■ **Your assignment**: Put the lines below into a JSON list of strings, one string per line, with blank lines left out. Leave the pictures out of the answer.

■ **Extracted material**:
»»

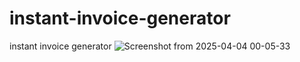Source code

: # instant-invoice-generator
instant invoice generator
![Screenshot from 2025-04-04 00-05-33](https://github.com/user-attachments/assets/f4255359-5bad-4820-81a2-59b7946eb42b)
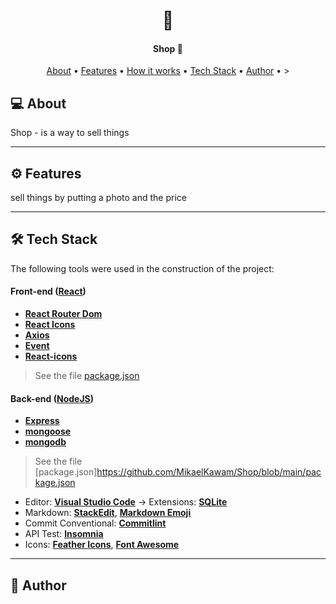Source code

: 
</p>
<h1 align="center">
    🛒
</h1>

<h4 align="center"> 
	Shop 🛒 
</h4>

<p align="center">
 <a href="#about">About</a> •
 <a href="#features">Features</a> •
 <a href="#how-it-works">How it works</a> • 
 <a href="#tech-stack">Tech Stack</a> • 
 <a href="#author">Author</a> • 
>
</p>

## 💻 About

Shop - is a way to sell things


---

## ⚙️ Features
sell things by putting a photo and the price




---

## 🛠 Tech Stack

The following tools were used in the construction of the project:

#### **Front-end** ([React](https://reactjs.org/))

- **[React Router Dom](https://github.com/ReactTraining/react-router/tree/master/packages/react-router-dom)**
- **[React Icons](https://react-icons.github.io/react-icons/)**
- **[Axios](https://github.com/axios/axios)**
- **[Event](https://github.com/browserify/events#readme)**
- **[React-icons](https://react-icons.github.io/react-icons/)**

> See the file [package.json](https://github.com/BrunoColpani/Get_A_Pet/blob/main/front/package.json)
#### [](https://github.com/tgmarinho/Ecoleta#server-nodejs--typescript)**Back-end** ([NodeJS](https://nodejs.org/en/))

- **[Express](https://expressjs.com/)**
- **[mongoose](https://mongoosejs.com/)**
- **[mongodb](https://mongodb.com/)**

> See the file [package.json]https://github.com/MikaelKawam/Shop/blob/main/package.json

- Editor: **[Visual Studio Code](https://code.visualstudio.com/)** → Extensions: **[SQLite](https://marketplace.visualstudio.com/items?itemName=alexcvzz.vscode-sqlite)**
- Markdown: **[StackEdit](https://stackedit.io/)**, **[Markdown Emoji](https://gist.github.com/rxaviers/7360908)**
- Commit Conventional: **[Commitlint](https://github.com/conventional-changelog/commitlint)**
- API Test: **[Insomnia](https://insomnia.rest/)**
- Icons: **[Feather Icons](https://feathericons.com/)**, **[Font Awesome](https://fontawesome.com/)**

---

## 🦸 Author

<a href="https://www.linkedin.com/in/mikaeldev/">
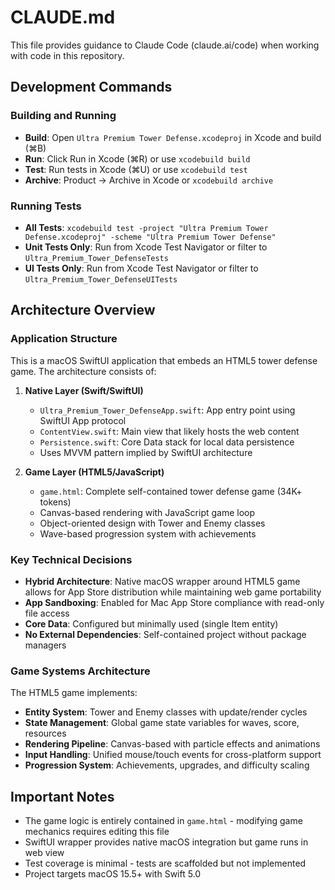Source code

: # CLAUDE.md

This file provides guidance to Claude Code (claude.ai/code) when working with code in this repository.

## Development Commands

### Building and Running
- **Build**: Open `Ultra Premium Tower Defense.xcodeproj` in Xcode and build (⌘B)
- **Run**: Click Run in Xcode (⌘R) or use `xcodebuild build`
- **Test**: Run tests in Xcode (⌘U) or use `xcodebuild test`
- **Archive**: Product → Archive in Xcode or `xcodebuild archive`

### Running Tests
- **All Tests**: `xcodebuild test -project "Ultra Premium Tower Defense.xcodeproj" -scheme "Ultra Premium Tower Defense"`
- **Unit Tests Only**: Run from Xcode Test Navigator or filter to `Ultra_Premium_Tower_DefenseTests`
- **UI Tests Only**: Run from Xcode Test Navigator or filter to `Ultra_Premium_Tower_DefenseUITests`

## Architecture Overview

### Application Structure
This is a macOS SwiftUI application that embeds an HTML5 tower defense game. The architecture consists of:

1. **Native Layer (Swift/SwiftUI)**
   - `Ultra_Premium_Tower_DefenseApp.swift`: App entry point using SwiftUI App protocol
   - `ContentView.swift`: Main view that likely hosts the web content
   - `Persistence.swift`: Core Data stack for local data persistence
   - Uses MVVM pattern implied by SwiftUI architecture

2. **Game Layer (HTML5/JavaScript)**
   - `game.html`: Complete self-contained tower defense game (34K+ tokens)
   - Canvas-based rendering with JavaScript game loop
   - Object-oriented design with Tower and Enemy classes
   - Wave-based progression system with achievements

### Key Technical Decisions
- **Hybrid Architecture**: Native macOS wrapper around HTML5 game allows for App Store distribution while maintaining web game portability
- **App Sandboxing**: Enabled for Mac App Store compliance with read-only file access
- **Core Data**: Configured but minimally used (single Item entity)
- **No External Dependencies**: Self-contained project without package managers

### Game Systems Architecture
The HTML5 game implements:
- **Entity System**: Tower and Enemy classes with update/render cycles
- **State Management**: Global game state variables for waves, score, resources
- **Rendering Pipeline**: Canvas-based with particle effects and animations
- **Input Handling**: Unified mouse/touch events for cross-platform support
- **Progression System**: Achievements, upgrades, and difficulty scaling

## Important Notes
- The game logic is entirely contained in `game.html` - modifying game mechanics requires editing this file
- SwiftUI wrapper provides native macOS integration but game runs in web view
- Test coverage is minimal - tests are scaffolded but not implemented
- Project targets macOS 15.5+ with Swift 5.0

««

■ **Result**:
[
  "Source code",
  ": # instant-invoice-generator",
  "instant invoice generator",
  "![Screenshot from 2025-04-04 00-05-33](https://github.com/user-attachments/assets/f4255359-5bad-4820-81a2-59b7946eb42b)",
  "Source code",
  ": ",
  "</p>",
  "<h1 align=\"center\">",
  "    🛒",
  "</h1>",
  "<h4 align=\"center\"> ",
  "\tShop 🛒 ",
  "</h4>",
  "<p align=\"center\">",
  " <a href=\"#about\">About</a> •",
  " <a href=\"#features\">Features</a> •",
  " <a href=\"#how-it-works\">How it works</a> • ",
  " <a href=\"#tech-stack\">Tech Stack</a> • ",
  " <a href=\"#author\">Author</a> • ",
  ">",
  "</p>",
  "## 💻 About",
  "Shop - is a way to sell things",
  "---",
  "## ⚙️ Features",
  "sell things by putting a photo and the price",
  "---",
  "## 🛠 Tech Stack",
  "The following tools were used in the construction of the project:",
  "#### **Front-end** ([React](https://reactjs.org/))",
  "- **[React Router Dom](https://github.com/ReactTraining/react-router/tree/master/packages/react-router-dom)**",
  "- **[React Icons](https://react-icons.github.io/react-icons/)**",
  "- **[Axios](https://github.com/axios/axios)**",
  "- **[Event](https://github.com/browserify/events#readme)**",
  "- **[React-icons](https://react-icons.github.io/react-icons/)**",
  "> See the file [package.json](https://github.com/BrunoColpani/Get_A_Pet/blob/main/front/package.json)",
  "#### [](https://github.com/tgmarinho/Ecoleta#server-nodejs--typescript)**Back-end** ([NodeJS](https://nodejs.org/en/))",
  "- **[Express](https://expressjs.com/)**",
  "- **[mongoose](https://mongoosejs.com/)**",
  "- **[mongodb](https://mongodb.com/)**",
  "> See the file [package.json]https://github.com/MikaelKawam/Shop/blob/main/package.json",
  "- Editor: **[Visual Studio Code](https://code.visualstudio.com/)** → Extensions: **[SQLite](https://marketplace.visualstudio.com/items?itemName=alexcvzz.vscode-sqlite)**",
  "- Markdown: **[StackEdit](https://stackedit.io/)**, **[Markdown Emoji](https://gist.github.com/rxaviers/7360908)**",
  "- Commit Conventional: **[Commitlint](https://github.com/conventional-changelog/commitlint)**",
  "- API Test: **[Insomnia](https://insomnia.rest/)**",
  "- Icons: **[Feather Icons](https://feathericons.com/)**, **[Font Awesome](https://fontawesome.com/)**",
  "---",
  "## 🦸 Author",
  "<a href=\"https://www.linkedin.com/in/mikaeldev/\">",
  "Source code",
  ": # CLAUDE.md",
  "This file provides guidance to Claude Code (claude.ai/code) when working with code in this repository.",
  "## Development Commands",
  "### Building and Running",
  "- **Build**: Open `Ultra Premium Tower Defense.xcodeproj` in Xcode and build (⌘B)",
  "- **Run**: Click Run in Xcode (⌘R) or use `xcodebuild build`",
  "- **Test**: Run tests in Xcode (⌘U) or use `xcodebuild test`",
  "- **Archive**: Product → Archive in Xcode or `xcodebuild archive`",
  "### Running Tests",
  "- **All Tests**: `xcodebuild test -project \"Ultra Premium Tower Defense.xcodeproj\" -scheme \"Ultra Premium Tower Defense\"`",
  "- **Unit Tests Only**: Run from Xcode Test Navigator or filter to `Ultra_Premium_Tower_DefenseTests`",
  "- **UI Tests Only**: Run from Xcode Test Navigator or filter to `Ultra_Premium_Tower_DefenseUITests`",
  "## Architecture Overview",
  "### Application Structure",
  "This is a macOS SwiftUI application that embeds an HTML5 tower defense game. The architecture consists of:",
  "1. **Native Layer (Swift/SwiftUI)**",
  "   - `Ultra_Premium_Tower_DefenseApp.swift`: App entry point using SwiftUI App protocol",
  "   - `ContentView.swift`: Main view that likely hosts the web content",
  "   - `Persistence.swift`: Core Data stack for local data persistence",
  "   - Uses MVVM pattern implied by SwiftUI architecture",
  "2. **Game Layer (HTML5/JavaScript)**",
  "   - `game.html`: Complete self-contained tower defense game (34K+ tokens)",
  "   - Canvas-based rendering with JavaScript game loop",
  "   - Object-oriented design with Tower and Enemy classes",
  "   - Wave-based progression system with achievements",
  "### Key Technical Decisions",
  "- **Hybrid Architecture**: Native macOS wrapper around HTML5 game allows for App Store distribution while maintaining web game portability",
  "- **App Sandboxing**: Enabled for Mac App Store compliance with read-only file access",
  "- **Core Data**: Configured but minimally used (single Item entity)",
  "- **No External Dependencies**: Self-contained project without package managers",
  "### Game Systems Architecture",
  "The HTML5 game implements:",
  "- **Entity System**: Tower and Enemy classes with update/render cycles",
  "- **State Management**: Global game state variables for waves, score, resources",
  "- **Rendering Pipeline**: Canvas-based with particle effects and animations",
  "- **Input Handling**: Unified mouse/touch events for cross-platform support",
  "- **Progression System**: Achievements, upgrades, and difficulty scaling",
  "## Important Notes",
  "- The game logic is entirely contained in `game.html` - modifying game mechanics requires editing this file",
  "- SwiftUI wrapper provides native macOS integration but game runs in web view",
  "- Test coverage is minimal - tests are scaffolded but not implemented",
  "- Project targets macOS 15.5+ with Swift 5.0"
]